Second, the study provides robust prognostic data in a well-characterized cohort of patients with significant TR, all under rigorous follow-up. It confirms a high event rate over a short period, even among low-risk patients with non-severe TR, reinforcing the necessity of including right heart remodeling in risk assessment. Given these high event rates, it is essential to evaluate the impact of available treatments on morbidity and mortality. We must determine the extent to which these treatments alter the disease course and identify which patients are most likely to benefit—thus avoiding futile interventions.
Third, the study proposes a model that is applicable to clinical practice, having been validated in an external cohort. The strong performance in the validation group supports the model's robustness and its potential broader use for risk stratification in patients with significant TR.

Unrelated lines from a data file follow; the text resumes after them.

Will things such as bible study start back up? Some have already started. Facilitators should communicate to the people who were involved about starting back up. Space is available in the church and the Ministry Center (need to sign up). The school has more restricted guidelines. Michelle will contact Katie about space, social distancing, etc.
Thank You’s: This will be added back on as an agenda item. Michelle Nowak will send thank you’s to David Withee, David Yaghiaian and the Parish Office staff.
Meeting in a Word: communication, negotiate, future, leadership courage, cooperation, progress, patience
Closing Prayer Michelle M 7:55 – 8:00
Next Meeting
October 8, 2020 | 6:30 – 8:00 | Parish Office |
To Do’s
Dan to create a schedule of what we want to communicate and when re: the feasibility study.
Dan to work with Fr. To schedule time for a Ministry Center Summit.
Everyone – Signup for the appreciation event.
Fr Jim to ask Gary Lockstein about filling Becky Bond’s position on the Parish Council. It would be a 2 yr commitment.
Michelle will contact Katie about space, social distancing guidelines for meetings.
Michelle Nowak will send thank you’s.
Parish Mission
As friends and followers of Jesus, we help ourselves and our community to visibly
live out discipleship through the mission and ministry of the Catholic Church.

Lastly, it is important to highlight the role of artificial intelligence in achieving a comprehensive view of all factors influencing disease prognosis. Traditional scoring systems are necessarily simplified to enable their use in clinical care. We are often required to select certain variables, and in most cases, to interpret them dichotomously for ease of integration, which leads to a loss of valuable information about our patients. Disease exists on a continuum in which numerous clinical, laboratory, and imaging parameters interact to define each patient's phenotype and prognosis. Artificial intelligence helps us retain this complex information, making it an essential element for more precise, individualized management aimed at achieving the best possible health outcomes.
Therefore, the findings of this study could transform STR management by improving risk stratification and optimizing patient selection for therapeutic interventions. In addition, they could inform the design of future clinical trials and support the integration of AI into routine clinical practice.

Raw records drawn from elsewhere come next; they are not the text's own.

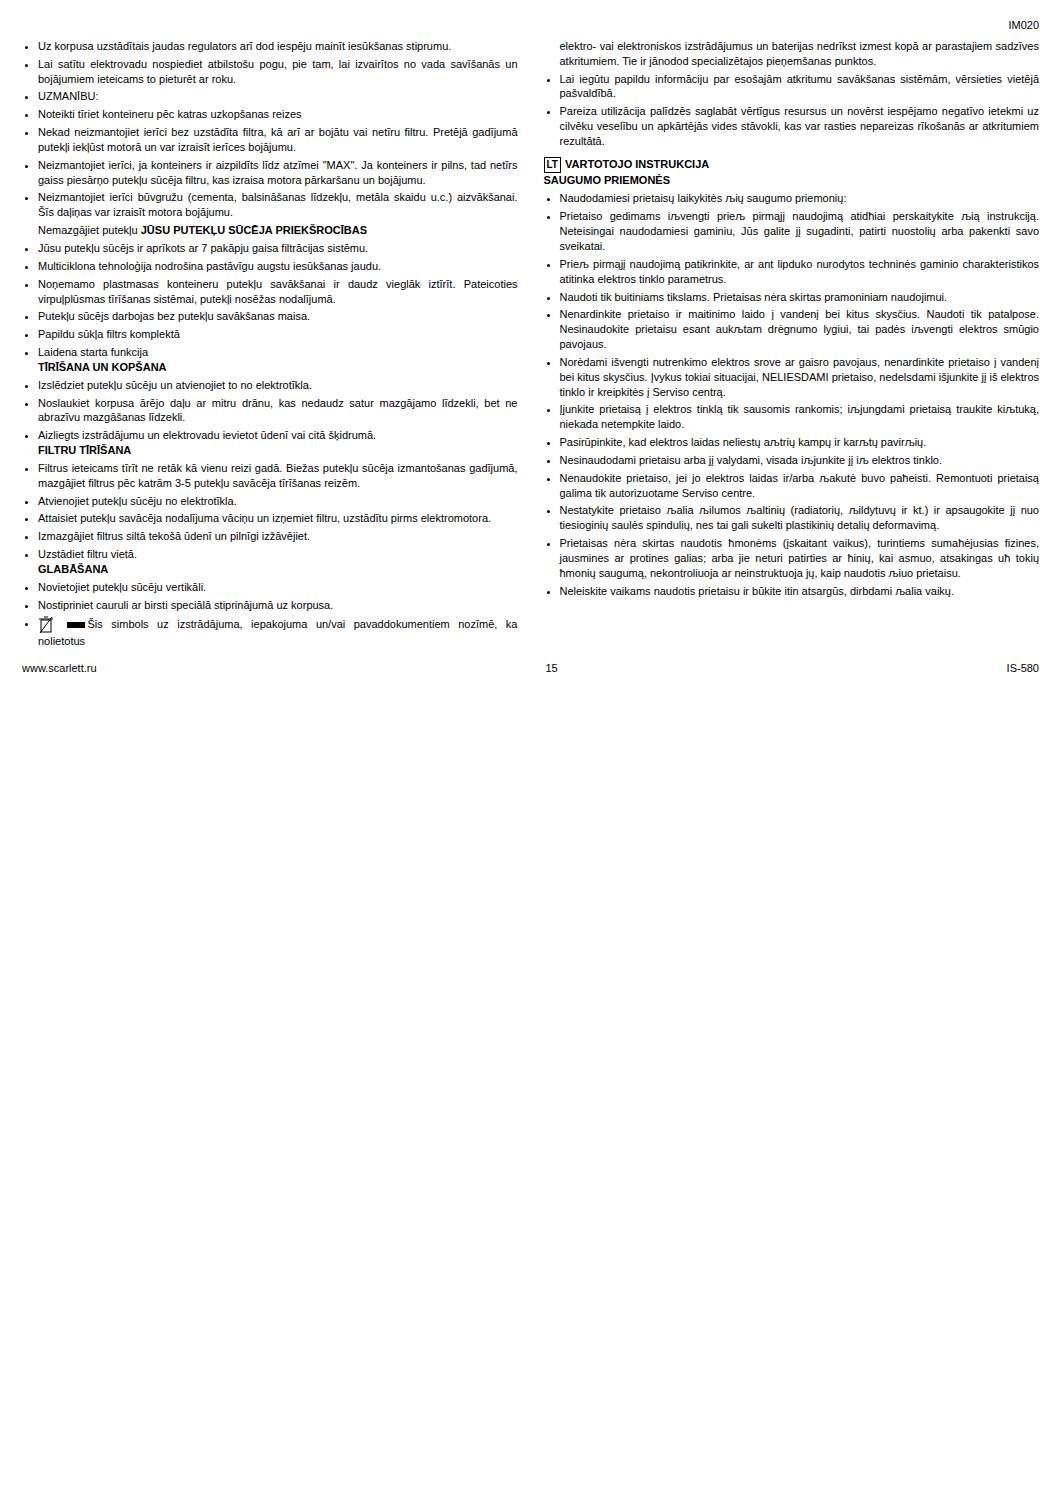IM020
Uz korpusa uzstādītais jaudas regulators arī dod iespēju mainīt iesūkšanas stiprumu.
Lai satītu elektrovadu nospiediet atbilstošu pogu, pie tam, lai izvairītos no vada savīšanās un bojājumiem ieteicams to pieturēt ar roku.
UZMANĪBU:
Noteikti tīriet konteineru pēc katras uzkopšanas reizes
Nekad neizmantojiet ierīci bez uzstādīta filtra, kā arī ar bojātu vai netīru filtru. Pretējā gadījumā putekļi iekļūst motorā un var izraisīt ierīces bojājumu.
Neizmantojiet ierīci, ja konteiners ir aizpildīts līdz atzīmei "MAX". Ja konteiners ir pilns, tad netīrs gaiss piesārņo putekļu sūcēja filtru, kas izraisa motora pārkaršanu un bojājumu.
Neizmantojiet ierīci būvgružu (cementa, balsināšanas līdzekļu, metāla skaidu u.c.) aizvākšanai. Šīs daļiņas var izraisīt motora bojājumu.
Nemazgājiet putekļu JŪSU PUTEKĻU SŪCĒJA PRIEKŠROCĪBAS
Jūsu putekļu sūcējs ir aprīkots ar 7 pakāpju gaisa filtrācijas sistēmu.
Multiciklona tehnoloģija nodrošina pastāvīgu augstu iesūkšanas jaudu.
Noņemamo plastmasas konteineru putekļu savākšanai ir daudz vieglāk iztīrīt. Pateicoties virpuļplūsmas tīrīšanas sistēmai, putekļi nosēžas nodalījumā.
Putekļu sūcējs darbojas bez putekļu savākšanas maisa.
Papildu sūkļa filtrs komplektā
Laidena starta funkcija
TĪRĪŠANA UN KOPŠANA
Izslēdziet putekļu sūcēju un atvienojiet to no elektrotīkla.
Noslaukiet korpusa ārējo daļu ar mitru drānu, kas nedaudz satur mazgājamo līdzekli, bet ne abrazīvu mazgāšanas līdzekli.
Aizliegts izstrādājumu un elektrovadu ievietot ūdenī vai citā šķidrumā.
FILTRU TĪRĪŠANA
Filtrus ieteicams tīrīt ne retāk kā vienu reizi gadā. Biežas putekļu sūcēja izmantošanas gadījumā, mazgājiet filtrus pēc katrām 3-5 putekļu savācēja tīrīšanas reizēm.
Atvienojiet putekļu sūcēju no elektrotīkla.
Attaisiet putekļu savācēja nodalījuma vāciņu un izņemiet filtru, uzstādītu pirms elektromotora.
Izmazgājiet filtrus siltā tekošā ūdenī un pilnīgi izžāvējiet.
Uzstādiet filtru vietā.
GLABĀŠANA
Novietojiet putekļu sūcēju vertikāli.
Nostipriniet cauruli ar birsti speciālā stiprinājumā uz korpusa.
Šis simbols uz izstrādājuma, iepakojuma un/vai pavaddokumentiem nozīmē, ka nolietotus
elektro- vai elektroniskos izstrādājumus un baterijas nedrīkst izmest kopā ar parastajiem sadzīves atkritumiem. Tie ir jānodod specializētajos pieņemšanas punktos.
Lai iegūtu papildu informāciju par esošajām atkritumu savākšanas sistēmām, vērsieties vietējā pašvaldībā.
Pareiza utilizācija palīdzēs saglabāt vērtīgus resursus un novērst iespējamo negatīvo ietekmi uz cilvēku veselību un apkārtējās vides stāvokli, kas var rasties nepareizas rīkošanās ar atkritumiem rezultātā.
LT VARTOTOJO INSTRUKCIJA
SAUGUMO PRIEMONĖS
Naudodamiesi prietaisų laikykitės љių saugumo priemonių:
Prietaiso gedimams iљvengti prieљ pirmąjį naudojimą atidћiai perskaitykite љią instrukciją. Neteisingai naudodamiesi gaminiu, Jūs galite jį sugadinti, patirti nuostolių arba pakenkti savo sveikatai.
Prieљ pirmąjį naudojimą patikrinkite, ar ant lipduko nurodytos techninės gaminio charakteristikos atitinka elektros tinklo parametrus.
Naudoti tik buitiniams tikslams. Prietaisas nėra skirtas pramoniniam naudojimui.
Nenardinkite prietaiso ir maitinimo laido į vandenį bei kitus skysčius. Naudoti tik patalpose. Nesinaudokite prietaisu esant aukљtam drėgnumo lygiui, tai padės iљvengti elektros smūgio pavojaus.
Norėdami išvengti nutrenkimo elektros srove ar gaisro pavojaus, nenardinkite prietaiso į vandenį bei kitus skysčius. Įvykus tokiai situacijai, NELIESDAMI prietaiso, nedelsdami išjunkite jį iš elektros tinklo ir kreipkitės į Serviso centrą.
Įjunkite prietaisą į elektros tinklą tik sausomis rankomis; iљjungdami prietaisą traukite kiљtuką, niekada netempkite laido.
Pasirūpinkite, kad elektros laidas neliestų aљtrių kampų ir karљtų pavirљių.
Nesinaudodami prietaisu arba jį valydami, visada iљjunkite jį iљ elektros tinklo.
Nenaudokite prietaiso, jei jo elektros laidas ir/arba љakutė buvo paћeisti. Remontuoti prietaisą galima tik autorizuotame Serviso centre.
Nestatykite prietaiso љalia љilumos љaltinių (radiatorių, љildytuvų ir kt.) ir apsaugokite jį nuo tiesioginių saulės spindulių, nes tai gali sukelti plastikinių detalių deformavimą.
Prietaisas nėra skirtas naudotis ћmonėms (įskaitant vaikus), turintiems sumaћėjusias fizines, jausmines ar protines galias; arba jie neturi patirties ar ћinių, kai asmuo, atsakingas uћ tokių ћmonių saugumą, nekontroliuoja ar neinstruktuoja jų, kaip naudotis љiuo prietaisu.
Neleiskite vaikams naudotis prietaisu ir būkite itin atsargūs, dirbdami љalia vaikų.
www.scarlett.ru 15 IS-580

Despite the strengths and promising findings of the study, it has some limitations, such as its retrospective design and the complexity of the evaluation process. Future research should aim to prospectively validate the proposed phenogroups, assess the impact of specific interventions within each group, and develop simplified tools for patient classification. Furthermore, the model lacks data on biomarkers and systemic comorbidities (eg, chronic obstructive pulmonary disease and renal failure), which have shown prognostic significance in previous studies.
The study by Badano et al. represents a significant advance in the understanding and management of STR, offering a novel approach to risk stratification and a potential tool for guiding treatment decisions. The integration of advanced cardiac imaging with sophisticated data analysis and machine learning exemplifies the future of personalized cardiology. As these methods are further refined and validated, we can anticipate a paradigm shift in the management of STR and other complex cardiovascular conditions. The transition from the stethoscope to artificial intelligence is more than a technological leap—it is a transformative step in how we understand and treat cardiovascular disease.

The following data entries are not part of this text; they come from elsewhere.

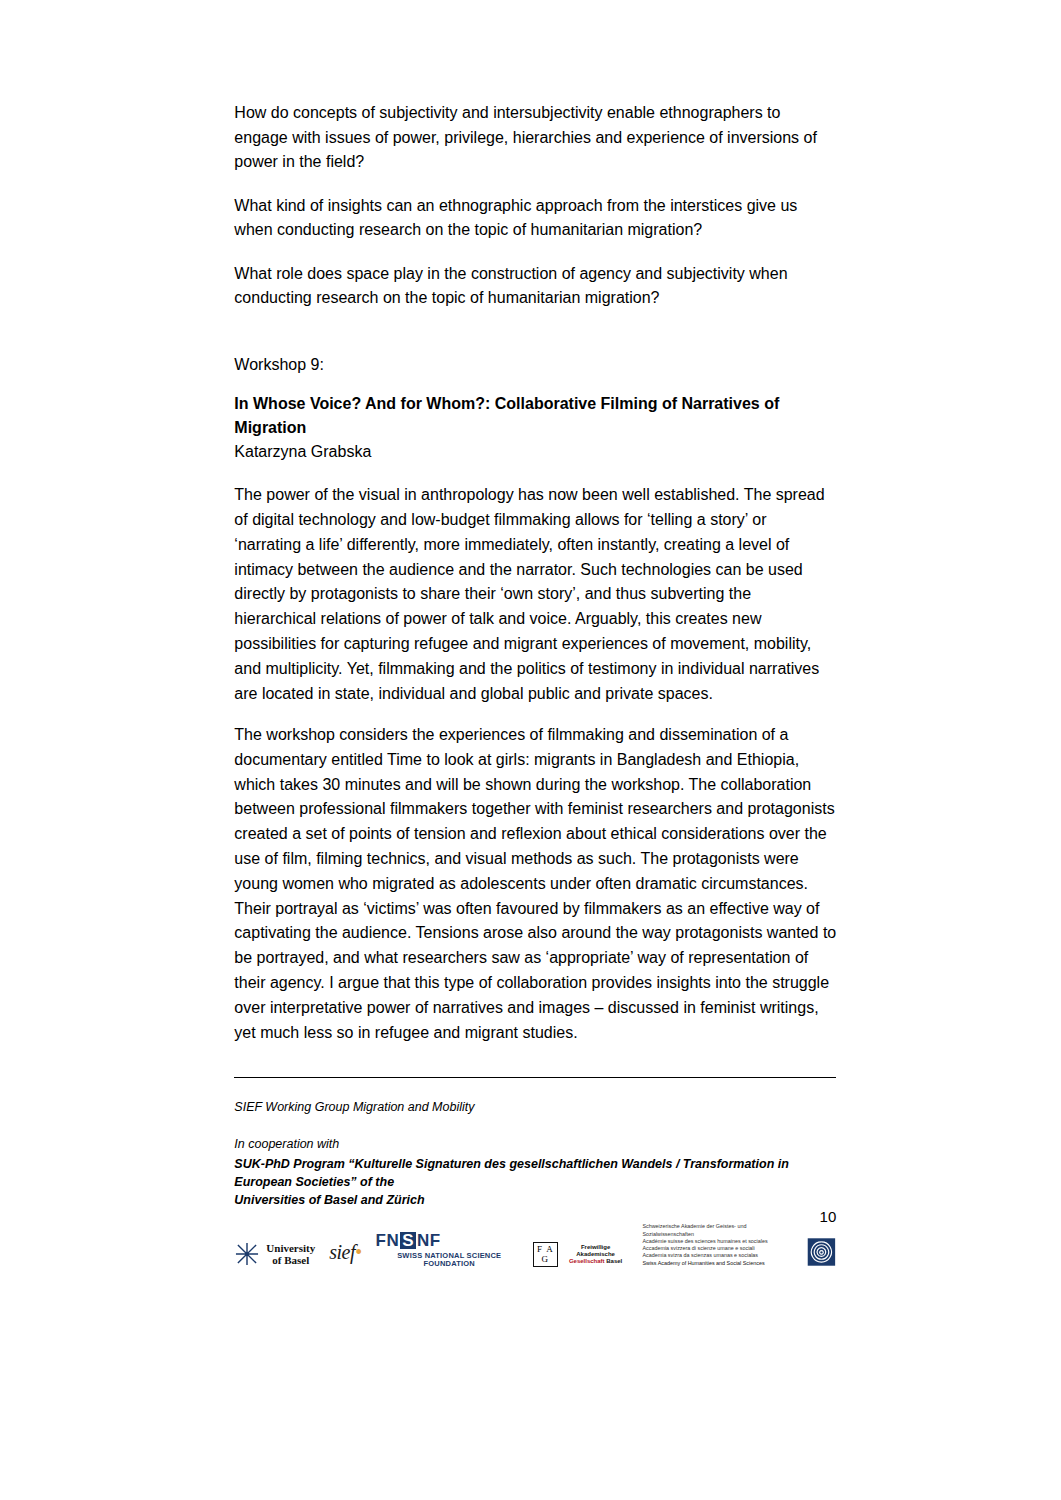How do concepts of subjectivity and intersubjectivity enable ethnographers to engage with issues of power, privilege, hierarchies and experience of inversions of power in the field?
What kind of insights can an ethnographic approach from the interstices give us when conducting research on the topic of humanitarian migration?
What role does space play in the construction of agency and subjectivity when conducting research on the topic of humanitarian migration?
Workshop 9:
In Whose Voice? And for Whom?: Collaborative Filming of Narratives of Migration
Katarzyna Grabska
The power of the visual in anthropology has now been well established. The spread of digital technology and low-budget filmmaking allows for ‘telling a story’ or ‘narrating a life’ differently, more immediately, often instantly, creating a level of intimacy between the audience and the narrator. Such technologies can be used directly by protagonists to share their ‘own story’, and thus subverting the hierarchical relations of power of talk and voice. Arguably, this creates new possibilities for capturing refugee and migrant experiences of movement, mobility, and multiplicity. Yet, filmmaking and the politics of testimony in individual narratives are located in state, individual and global public and private spaces.
The workshop considers the experiences of filmmaking and dissemination of a documentary entitled Time to look at girls: migrants in Bangladesh and Ethiopia, which takes 30 minutes and will be shown during the workshop. The collaboration between professional filmmakers together with feminist researchers and protagonists created a set of points of tension and reflexion about ethical considerations over the use of film, filming technics, and visual methods as such. The protagonists were young women who migrated as adolescents under often dramatic circumstances. Their portrayal as ‘victims’ was often favoured by filmmakers as an effective way of captivating the audience. Tensions arose also around the way protagonists wanted to be portrayed, and what researchers saw as ‘appropriate’ way of representation of their agency. I argue that this type of collaboration provides insights into the struggle over interpretative power of narratives and images – discussed in feminist writings, yet much less so in refugee and migrant studies.
SIEF Working Group Migration and Mobility
In cooperation with
SUK-PhD Program “Kulturelle Signaturen des gesellschaftlichen Wandels / Transformation in European Societies” of the
Universities of Basel and Zürich
University
of Basel
sief•
FNSNF
SWISS NATIONAL SCIENCE FOUNDATION
F A
G
Freiwillige Akademische
Gesellschaft Basel
Schweizerische Akademie der Geistes- und Sozialwissenschaften
Académie suisse des sciences humaines et sociales
Accademia svizzera di scienze umane e sociali
Academia svizra da scienzas umanas e socialas
Swiss Academy of Humanities and Social Sciences
10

The current challenge lies in translating these findings into practical tools for daily clinical use, ensuring that the benefits of this innovative research reach the patients who need them most. This study marks a meaningful advance toward achieving a more nuanced understanding and individualized approach to STR.
FUNDINGThis article received no funding.
CONFLICTS OF INTERESTThe authors declare no conflicts of interest regarding this article.